Francolatrie et fransquillons.L’autre jour, je parlais de l’échelle du raccard des voisins de mes grand-parents. Je disais que l’échelle du raccard était plus courte que celle du grenier. Et à Nicolas de me demander: «Un rac-quoi?»

Dans le temps, je portais une tuque en peau de mouton. Depuis les Cowboys Fringants, le monde sait ce que veut dire une tuque. Non, pas tout à fait un bonnet. L’erreur, c’est de vouloir « traduire » d’un dialecte à l’autre, alors qu’on est à l’intérieur de la même langue: le français.

En néerlandais ou en anglais, les mots d’un dialecte passent dans les autres dialectes, grâce à la presse et surtout à la littérature. En français, malheureusement, tous les journalistes et les écrivains fransquillonnent: ils croient que le meilleur français est le patois de Paris. Certains d’entre eux, plus innocents, croient que s’ils n’utilisent pas le patois de Paris tel quel, ils ne seront pas compris par la majorité. Alors que la presse et la littérature sont censées nous apprendre à parler et écrire le français correctement, ils ne font que nous borner à un patois borgne et illogique.

Les Cowboys Fringants, disais-je. Heureusement qu’il y a encore la musique! Oui, grâce aux musiciens québécois, nous avons appris à dire «tuque», «icitte», «sacrer» et «van», et nous comprenons ce que sont un courriel et un pourriel, même si nous n’utilisons pas ces mots. Mais pour un beau français (beau = riche, varié), nous ne pouvons pas compter sur la presse ou sur la littérature.

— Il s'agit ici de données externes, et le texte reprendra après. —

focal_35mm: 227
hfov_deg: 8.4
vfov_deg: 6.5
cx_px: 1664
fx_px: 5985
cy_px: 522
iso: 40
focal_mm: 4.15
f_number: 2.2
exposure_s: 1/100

Les musiciens, disais-je. Or montrez-moi encore des musiciens belges ou suisses qui chantent encore en français et qu’on diffuse sur Vivacité. Ah non, car Vivacité, avec notre argent, diffuse seulement de la musique étrangère et anglophone.

Les journalistes, disais-je. J’ai lu à plusieurs reprises dans Le Soir (de Belgique) qu’il y avait eu un «déjeuner des ministres» et un «dîner chez le Roi». Or comprenez que les rattachos du Soir patoisaient comme à Paris. En réalité il y avait eu un dîner des ministres et un souper chez le Roi.

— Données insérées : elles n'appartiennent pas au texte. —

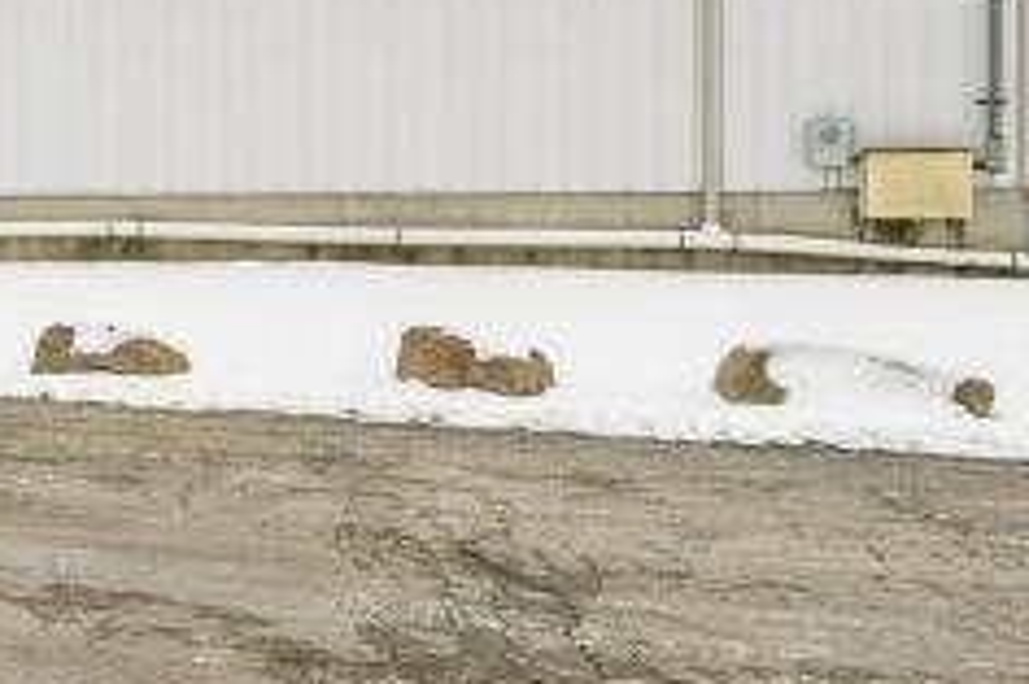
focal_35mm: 55
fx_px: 1571
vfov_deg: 23.8
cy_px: 44
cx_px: -506
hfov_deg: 26.5
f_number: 8
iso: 200
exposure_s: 1/200
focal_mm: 12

Un patois borgne et illogique, disais-je. Je prendrais plusieurs exemples:

«Au petit déjeuner je mange des céréales et une pomme, au déjeuner je mange des pâtes et une poire, le soir pour dîner je prends une soupe et un morceau de melon.» (tiré d’une pub, cité de mémoire). Il n’y a pas de petit ou grand déjeuner. On déjeûne (on rompt le jeûne) une seule fois, le matin. Ceux qui déjeûnent à midi sont soit les fainéants qui sont sont levés à onze heures, soit les moines qui ont fait exprès de sauter un repas. Puis, la dernière proposition de la phrase est le paradoxe. On c’est au souper qu’on mange une soupe. Or, dans tous les pays francophones hors de la France (et encore!), les repas portent les mêmes noms: déjeûner, dîner, souper. En France, le patois de Paris a fait fransquillonner tout le monde.

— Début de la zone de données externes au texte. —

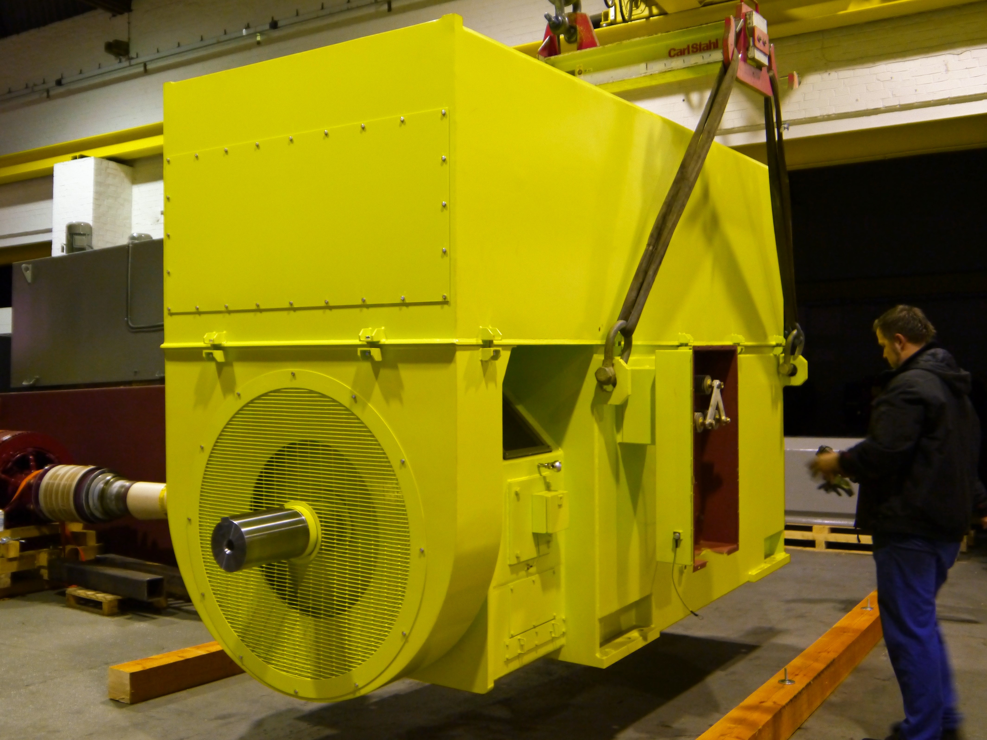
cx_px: 494
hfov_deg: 54.0
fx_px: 969
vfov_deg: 41.8
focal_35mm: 34
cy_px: 370
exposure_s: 1/25
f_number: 4
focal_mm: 17
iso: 800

«Quatre-vingt-dix-neuf». Et cette bêtise apparaît même dans les bibles et autres textes liturgiques, qui sont censés s’adresser à un public francophone de loin supérieur à la France! Si on écrit nonante-neuf (99), il faudrait également le dire. Or sinon, quatre-vingt-dix-neuf, ça veut dire 4×20+10+9. Pardonner «septante fois sept fois» est un jeu de mots, alors que «soixante-dix fois sept fois» mène à une littéralité qui n’a pas été voulue par l’auteur.

Portant la francolatrie va bon train. Oui, il faut sauver le français, qui est une langue menacée devant l’invasion de l’anglais, mais j’ai l’impression que le salut ne viendra pas d’Europe, et encore moins de la France.

Alors, mes gens, n’ayez pas peur de parler et écrire en bon français. Le vocabulaire est vaste. Évitez des explications comme «baraque à maïs, suspendue pour éviter l’eau…», «couvre-chef d’hiver, muni de ceci et cela…», «jurer mais pas comme au tribunal…»: il y a les mots «raccard»/«rascard», «tuque», «sacrer». Et si les gens vous font chevrer parce qu’ils ne vous comprennent pas, ils n’ont qu’à consulter les dictionnaires en ligne sur internet. On va pas s’en plaindre.